*Exercise brief*
When copying the records below, keep every word as it is and drop the images.

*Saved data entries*
····················
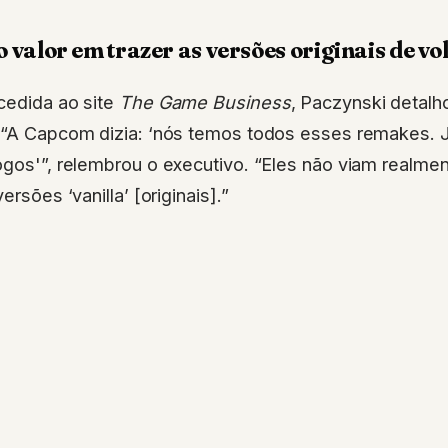
o valor em trazer as versões originais de vol
cedida ao site
The Game Business
, Paczynski detalh
. “A Capcom dizia: ‘nós temos todos esses remakes. J
ogos'”, relembrou o executivo. “Eles não viam realme
ersões ‘vanilla’ [originais].”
····················
*Reply*
o valor em trazer as versões originais de vol
cedida ao site
The Game Business
, Paczynski detalh
. “A Capcom dizia: ‘nós temos todos esses remakes. J
ogos'”, relembrou o executivo. “Eles não viam realme
ersões ‘vanilla’ [originais].”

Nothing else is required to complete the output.